2005: PGA European Tour - Englishmen reign in Spain
England’s Tom Whitehouse earned the top card at PGA European Tour Qualifying School, thanks to a little fatherly advice.
Rounds of 70-66-72-71-72-68 for a 13-under-par 419 total over Spain’s San Roque Club helped the 25-year-old Whitehouse to a two-shot victory over countryman Robert Rock and the first-place check of 22,205 euros.
David Griffiths made it an English hat trick in the top three, finishing six shots behind the leader.
Whitehouse, who led from the second round on, already held a card by finishing 17th on this year’s Challenge Tour. However, he decided to try to improve his European Tour status by visiting Q-School, a move that paid off with his performance at San Roque.

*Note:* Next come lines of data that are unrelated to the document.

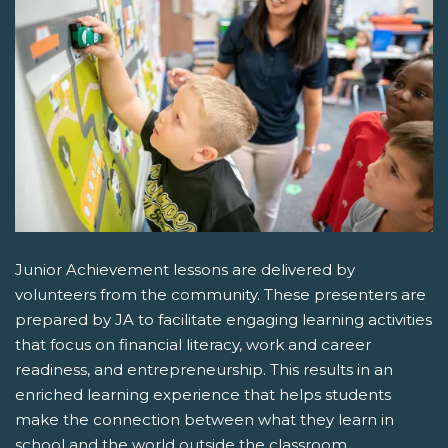
Junior Achievement lessons are delivered by
volunteers from the community. These presenters are
prepared by JA to facilitate engaging learning activities
that focus on financial literacy, work and career
readiness, and entrepreneurship. This results in an
enriched learning experience that helps students
make the connection between what they learn in
school and the world outside the classroom.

“I have moved up about 34 spots on Category 11 (the tour’s priority status to fill fields),” Whitehouse said.
His decision to employ his father, Colin, as caddie for the six rounds also paid handsome dividends.
“I didn’t feel like I was playing that great coming here, but my dad was a massive influence,” Whitehouse said. “He just told me to relax and play the game. I was just so relaxed and I am delighted to have won.”

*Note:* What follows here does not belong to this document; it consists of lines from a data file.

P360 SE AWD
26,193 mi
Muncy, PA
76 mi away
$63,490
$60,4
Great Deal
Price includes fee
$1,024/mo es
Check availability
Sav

Sweden’s Jarmo Sandelin was among the notables who gained privileges for the 2006 campaign. Sandelin, a 1999 Ryder Cup player and five-time winner on the European Tour, earned the 10th of 32 cards with a closing 69.
Santiago Luna, another former European Tour champion, also regained his card. The 43-year-old Spaniard, who won the 1995 Madeira Island Open, finished 27th.
Former British Amateur champion Iain Pyman took the eighth card. Pyman, winner of the 1993 British Amateur, was making his fifth trip to Q-School.
Scotland’s David Drysdale left San Roque with the same feeling of disappointment he felt when he played his final tournament of the year. Drysdale finished the 2005 European Tour at No. 117 on the Order of Merit – 586 euros behind England’s Sam Little, who took the last card.
Little would have been at Q-School instead of Drysdale had he not won 33,120 euros Oct. 2 at the Dunhill Links Championship. Making it even more painful was the fact that Little replaced Drysdale at St. Andrews because Drysdale pulled out with an injury.
Poetic justice was not served at San Roque. Drysdale, 30, missed his card by a shot despite a closing 69.
“I think this sums the season up,” Drysdale said.
Malcolm Mackenzie, the 2002 French Open winner, also missed his card by a stroke, while two-time European Tour winner Patrik Sjoland missed out by two shots.
Former Oklahoma State standout Alex Noren also left San Roque disappointed, though it appeared he was on his way to a card after five rounds. A final-round 75 would have earned him a ticket to the 2006 European Tour. Instead, Noren shot 5-over 77 and faces a season on the European Challenge Tour.